The air is tense as Seth decides how to respond. Seth opens his mouth to say something but then shuts it again. He nods once, then turns away from Taran, his cheeks red.
“We should make camp for the night,” says Larus. He and Typhon are sorting through the supplies we all brought, rationing out the food. We have enough to last about a week. It should be enough to get us to Pyka, if we hurry and make good use of the griffins.
Assuming Bitey doesn’t fly off the first chance he gets.
We pitch the canvases up into a large, makeshift shelter behind a group of boulders, Seth moaning all the while about the terrible conditions and wishing he’d brought anything from his own luxurious tent before he burnt it to the ground.
There’s an argument over whether we can risk a fire, but we have another issue: the torch.
“It’s cooperating more now,” I tell Ronan as we lay out our blankets into a bed we can share, “but what if someone sees it in the night while I’m asleep?”

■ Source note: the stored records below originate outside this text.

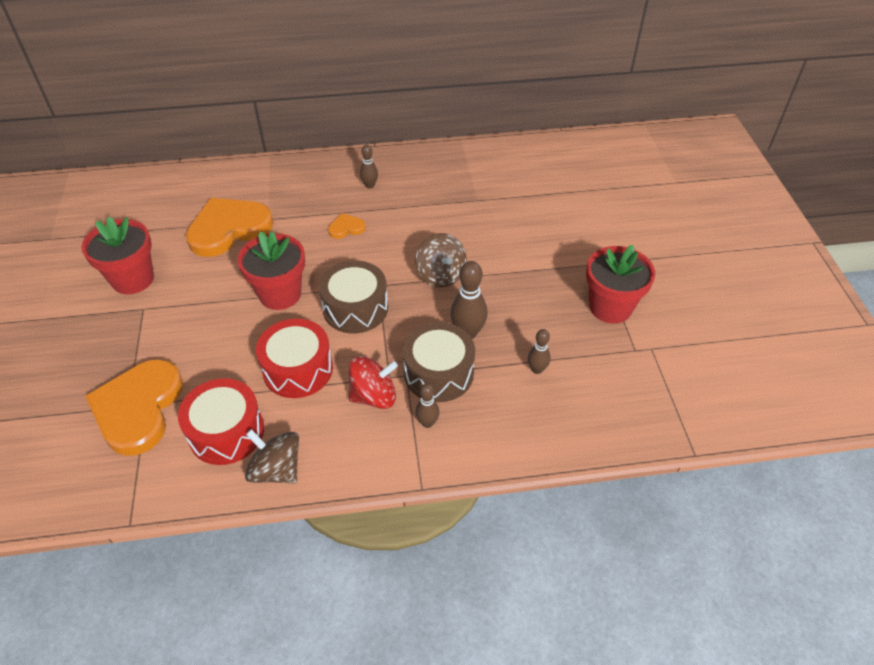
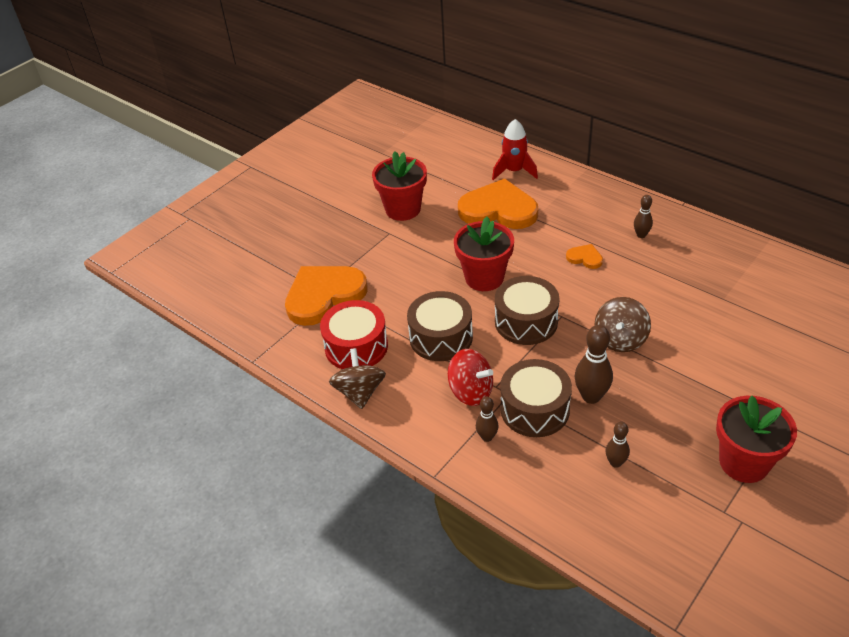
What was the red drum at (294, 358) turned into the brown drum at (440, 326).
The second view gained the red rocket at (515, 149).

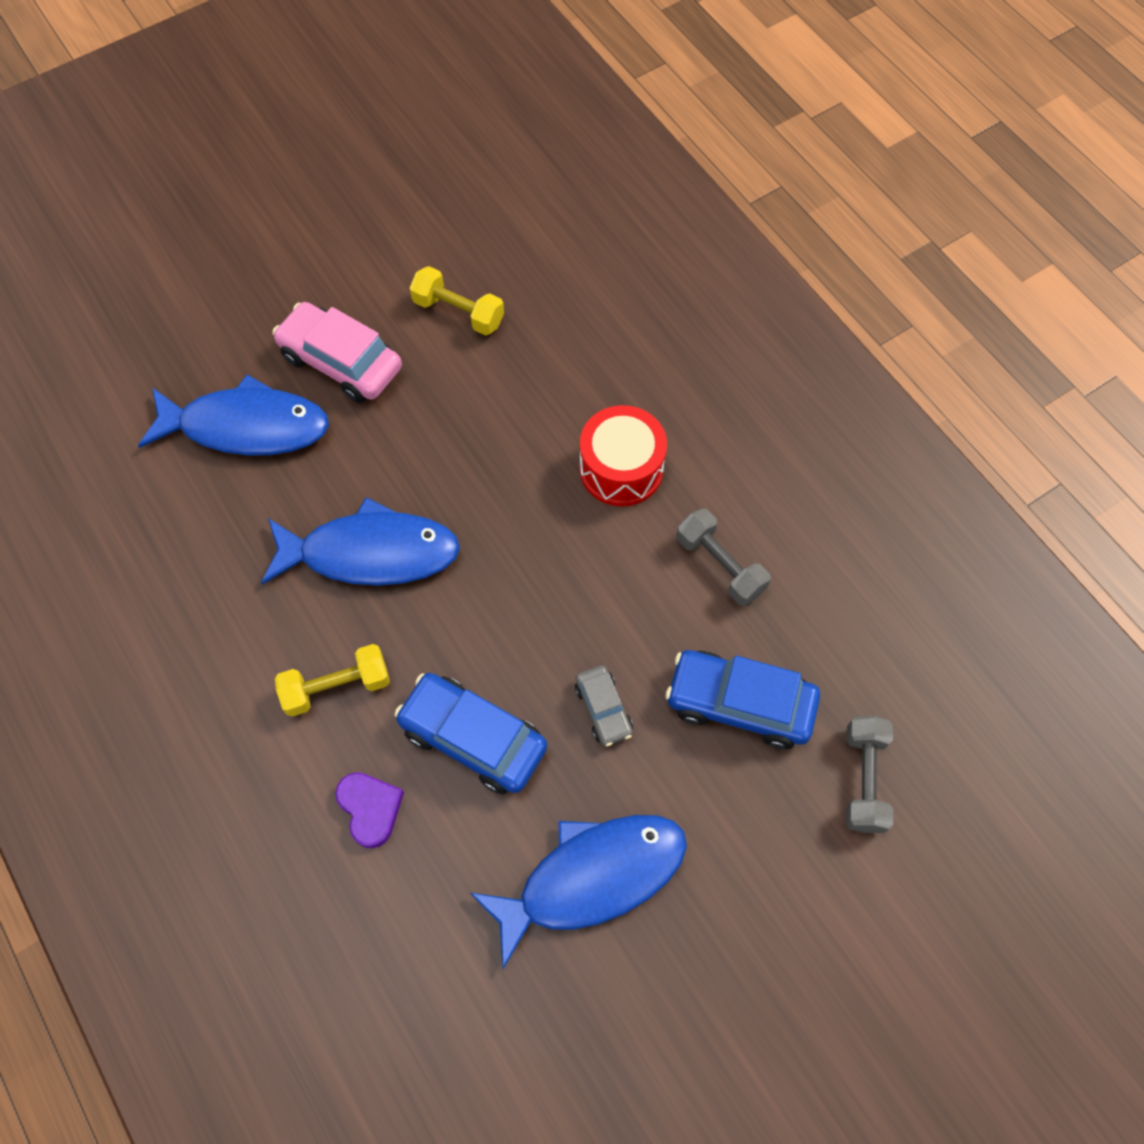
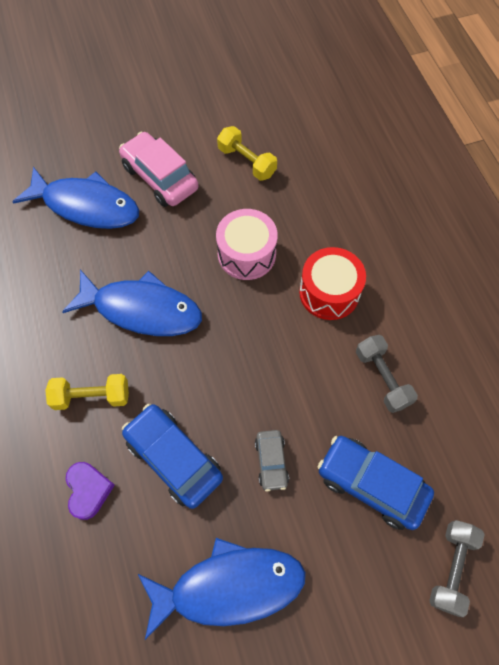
The second view gained the pink drum at (247, 244).

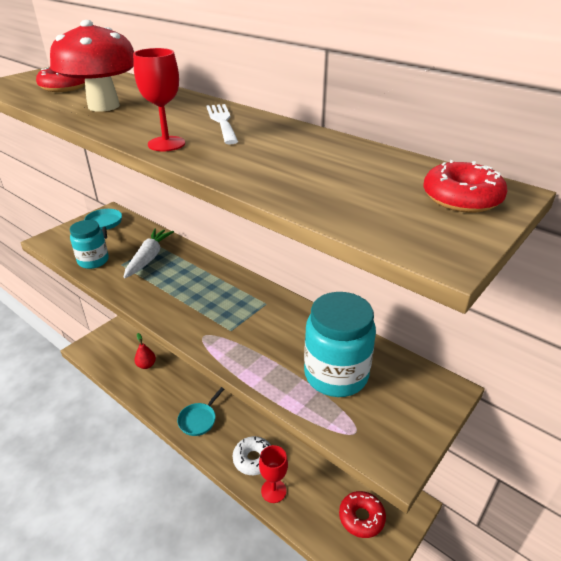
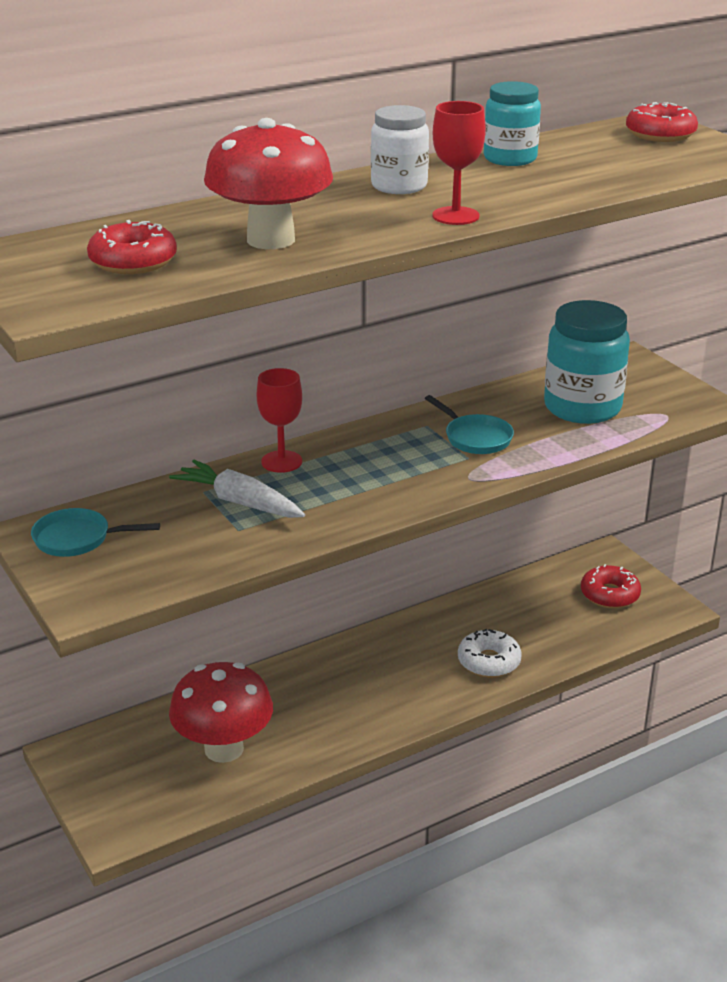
The turquoise jar ended up elsewhere, having gone from (89, 244) to (512, 123).
Where the red pear stood at (145, 351), the red mushroom came to stand at (221, 712).
The turquoise pan ended up elsewhere, having gone from (200, 411) to (469, 424).
Where the white fork stood at (222, 124), the white jar came to stand at (400, 149).
The red goblet ended up elsewhere, having gone from (273, 474) to (279, 420).

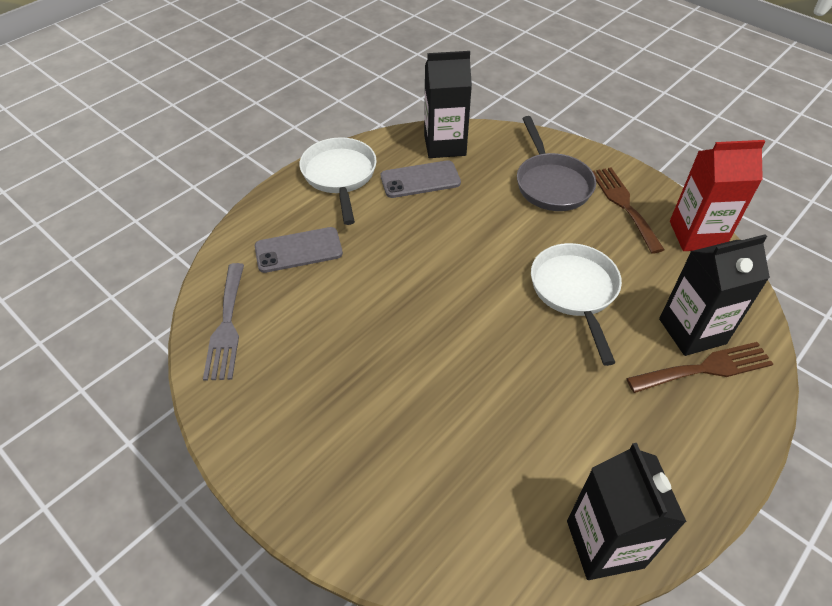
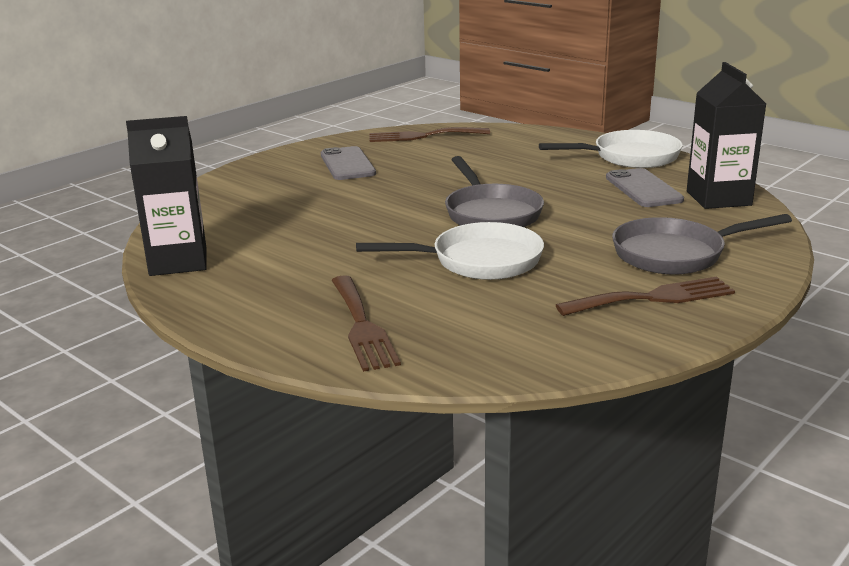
What was the grey fork at (223, 322) turned into the brown fork at (429, 134).
The grey phone ended up elsewhere, having gone from (299, 250) to (348, 163).
The second view lost the black carton at (714, 295).
The second view lost the red carton at (717, 195).
The second view gained the grey pan at (494, 191).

“Hmm,” he says, picking it up from where I’ve left it on the ground. It flares in his hand, responding strongly to him. “I have an idea.”
Ronan closes his eyes, and I feel his feelings leading him into a dark place. It’s the despair of losing the city, the loss of his people, his servants, his advisors, and friends. It isn’t tempered with rage or a desire for revenge. It’s just the same grey hopelessness I felt from him before.
A tendril of shadow creeps from his chest, drawing on my magic.
“Ronan,” I gasp. “How?”
He shakes his head. “I could feel it was possible earlier. At least I can still do us some good.” The torch goes out in his hands, and this time, it doesn’t fight us to reignite.
“Oh, my love,” I say, holding him close. I guide him into the blankets and look at him in the darkness, his eyes meeting mine with perfect sight. “Tell me what I can do to help.”
He brushes my freckles with his fingertips. “You’re already doing it,” he says, kissing me softly. “Just stay with me. Please.”
“I’m here, Ronan. I’ll never let you go.”
“Having you with me gives me something to keep fighting for.”
I feel the fight in him beneath his despair, and something else, a glimmer of hope within his chest. Hope that there’s still a way back from this, still a way to save Faros. I latch onto it, tugging gently on his magic, pulling it into my fingertips.
I brush them on his cheeks and lips, finding the healing light once more.
He sighs. “That feels incredible.”
“That’s you,” I whisper. “You are incredible.”
He doesn’t respond. I know he doesn’t believe it right now, but I still do.
And that’s all we need. I will be his hope, just as he was mine when I felt like all was lost.